Kurz vor der Pause erspielte sich Dortmund dann die ersten Chancen, doch Florian Kringe drosch den Ball über das Tor (41.), und ein Schuss des Brasilianers Tinga wurde am Fünfmeterraum in letzter Sekunde abgeblockt (44.).
Nach dem Seitenwechsel wäre Klose bei zwei Ecken innerhalb von zwei Minuten beinahe die Vorentscheidung gelungen: Den ersten Kopfball setzte er noch Zentimeter am linken Pfosten vorbei (51.), den zweiten klärte Dortmunds Jakub Blaszczykowski auf der Linie (53.).
Anschließend gewann das Spiel deutlich an Tempo, vor allem die Borussia wollte mir aller Macht ein Tor erzwingen. Mittelfeldmann Kringe scheiterte mit einem Volley an Kahn (66.) und setzte nur zwei Minuten später einen Kopfball ans Außennetz (68.). Auch Bayern-Trainer Ottmar Hitzfeld sah nun, dass die Partie zu kippen drohte und brachte mit Lukas Podolski für Klose einen frischen Mann.
Tatsächlich hätte der Nationalstürmer wenig später fast für Erlösung bei den Bayern-Fans gesorgt. Ribéry war aus spitzem Winkel an Torwart Ziegler gescheitert, den Abpraller nahm Podolski aus elf Metern direkt - und traf nur BVB-Verteidiger Robert Kovac, der sich auf der Torlinie in die Schussbahn warf.

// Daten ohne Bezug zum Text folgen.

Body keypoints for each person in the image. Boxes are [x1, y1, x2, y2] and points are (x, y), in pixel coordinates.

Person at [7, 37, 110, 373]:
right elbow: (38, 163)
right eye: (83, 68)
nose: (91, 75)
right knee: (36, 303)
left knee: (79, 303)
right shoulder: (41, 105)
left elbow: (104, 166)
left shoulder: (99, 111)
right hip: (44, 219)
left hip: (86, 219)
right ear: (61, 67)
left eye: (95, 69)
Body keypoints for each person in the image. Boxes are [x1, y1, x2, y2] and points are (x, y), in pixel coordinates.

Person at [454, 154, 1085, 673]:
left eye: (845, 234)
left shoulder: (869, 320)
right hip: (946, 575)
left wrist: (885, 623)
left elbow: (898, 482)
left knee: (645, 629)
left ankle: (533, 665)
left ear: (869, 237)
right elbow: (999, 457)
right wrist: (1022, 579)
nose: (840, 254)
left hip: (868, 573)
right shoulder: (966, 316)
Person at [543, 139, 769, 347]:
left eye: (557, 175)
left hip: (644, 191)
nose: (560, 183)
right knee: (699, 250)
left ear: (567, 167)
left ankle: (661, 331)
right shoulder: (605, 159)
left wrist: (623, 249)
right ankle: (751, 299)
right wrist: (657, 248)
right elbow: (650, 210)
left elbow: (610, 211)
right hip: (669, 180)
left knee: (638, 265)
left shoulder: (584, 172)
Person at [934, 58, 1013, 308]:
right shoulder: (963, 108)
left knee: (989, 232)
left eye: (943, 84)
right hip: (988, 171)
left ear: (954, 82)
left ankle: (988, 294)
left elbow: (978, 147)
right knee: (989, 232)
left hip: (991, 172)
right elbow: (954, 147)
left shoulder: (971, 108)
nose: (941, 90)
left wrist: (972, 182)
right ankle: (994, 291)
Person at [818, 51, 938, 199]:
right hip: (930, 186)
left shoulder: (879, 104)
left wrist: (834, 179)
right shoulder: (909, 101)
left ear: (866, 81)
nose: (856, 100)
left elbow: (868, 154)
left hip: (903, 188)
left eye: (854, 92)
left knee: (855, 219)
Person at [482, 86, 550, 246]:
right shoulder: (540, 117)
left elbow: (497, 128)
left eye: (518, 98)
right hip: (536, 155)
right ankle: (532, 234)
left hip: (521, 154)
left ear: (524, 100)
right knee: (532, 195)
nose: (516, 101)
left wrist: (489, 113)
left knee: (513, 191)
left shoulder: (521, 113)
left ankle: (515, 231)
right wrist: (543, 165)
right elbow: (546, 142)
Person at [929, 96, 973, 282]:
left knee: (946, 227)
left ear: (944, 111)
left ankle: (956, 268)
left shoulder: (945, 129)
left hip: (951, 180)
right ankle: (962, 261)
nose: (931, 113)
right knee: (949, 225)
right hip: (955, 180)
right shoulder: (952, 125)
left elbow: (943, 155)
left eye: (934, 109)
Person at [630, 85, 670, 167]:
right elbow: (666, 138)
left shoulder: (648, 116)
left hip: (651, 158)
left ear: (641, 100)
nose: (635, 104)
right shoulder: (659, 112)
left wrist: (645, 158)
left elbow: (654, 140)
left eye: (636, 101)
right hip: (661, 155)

Das sollte nicht die letzte gute Dortmunder Szene sein: In der Nachspielzeit nutzte Mladen Petric die Verwirrung in der Bayern-Abwehr aus und erzwang mit seinem fünften Tor im laufenden Wettbewerb die Verlängerung (92.).

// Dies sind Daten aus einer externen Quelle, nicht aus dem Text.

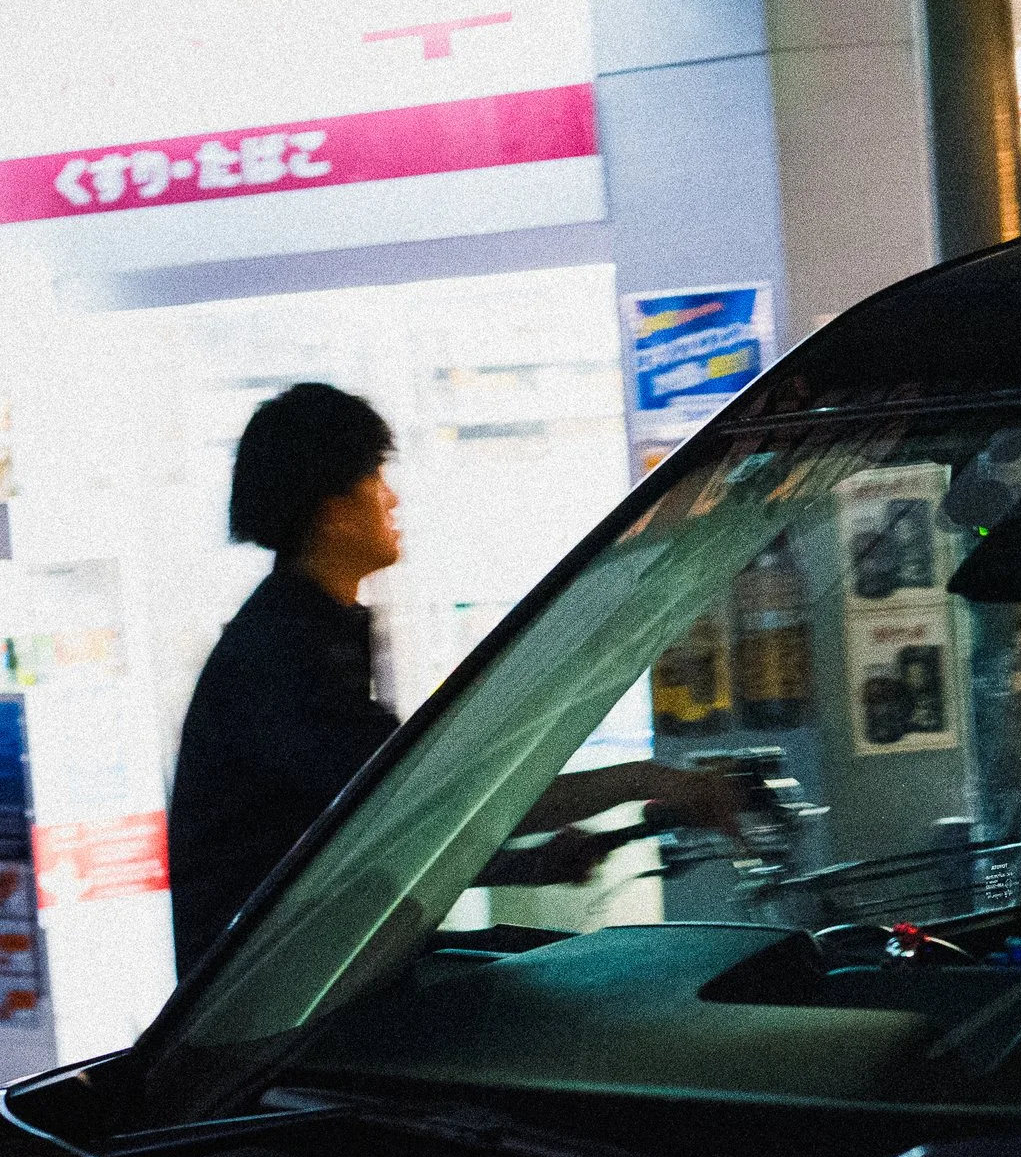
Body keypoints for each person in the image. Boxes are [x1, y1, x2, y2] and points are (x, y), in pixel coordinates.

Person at [168, 383, 740, 974]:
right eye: (374, 477)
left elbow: (383, 832)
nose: (391, 499)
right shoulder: (282, 659)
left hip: (322, 975)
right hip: (277, 1013)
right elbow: (432, 803)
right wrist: (648, 781)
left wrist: (526, 866)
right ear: (332, 508)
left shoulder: (305, 637)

In der Nachspielzeit begannen die Dortmunder schwungvoll, Kringe zwang Kahn mit einem Distanzschuss zu einer Glanzparade (100.). Noch besser machte es allerdings Toni auf der anderen Seite, als er einen Schuss entscheidend abfälschte und so die erneute Bayern-Führung erzielte (103.).
Die Vorentscheidung fiel, als Blaszczykowski nach einem Foul an Christian Lell die Gelb-Rote-Karte sah (108.). Die Borussia mühte sich zwar weiter, den Ausgleich zu erzielen, doch noch einmal ließen die Münchner den Sieg nicht aus den Händen gleiten.

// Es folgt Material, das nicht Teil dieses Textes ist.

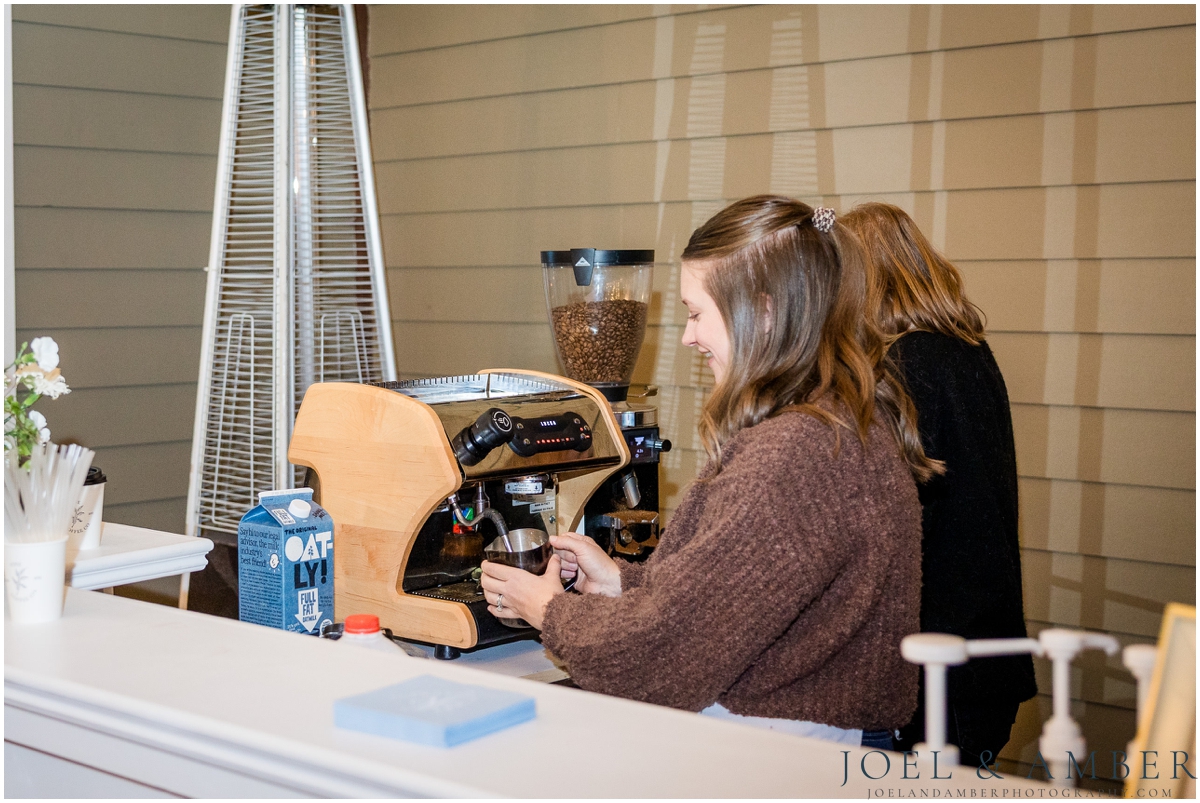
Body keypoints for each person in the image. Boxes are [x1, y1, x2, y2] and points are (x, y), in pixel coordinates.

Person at [480, 195, 941, 749]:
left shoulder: (792, 454)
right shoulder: (838, 420)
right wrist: (620, 581)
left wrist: (547, 610)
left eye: (697, 314)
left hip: (793, 750)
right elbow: (739, 593)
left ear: (764, 312)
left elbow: (666, 657)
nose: (687, 337)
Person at [841, 202, 1037, 768]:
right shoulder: (968, 351)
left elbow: (885, 514)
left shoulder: (903, 366)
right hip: (984, 646)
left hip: (936, 655)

"Das ist natürlich sehr bitter. Wir haben in der 90. Minute den Ausgleich geschossen, den wir uns erkämpft und verdient haben. Am Ende haben die Bayern Dusel gehabt, mit zehn gegen elf war es natürlich auch schwer", ärgerte sich BVB-Profi Sebastian Kehl.
Erleichterung dagegen bei Bayern-Kapitän Kahn: "Das Spiel selbst war anstrengend, wir haben es fast noch aus der Hand gegeben. Diese ominöse 90. Minute verfolgt mich seit 20 Jahren. Aber wenn man das so oft erlebt, wird man robust."
Der 38-Jährige durfte zudem einen persönlichen Rekord feiern. Es war sein sechster Triumph im DFB-Pokal, das ist zuvor noch keinem Bundesliga-Profi gelungen.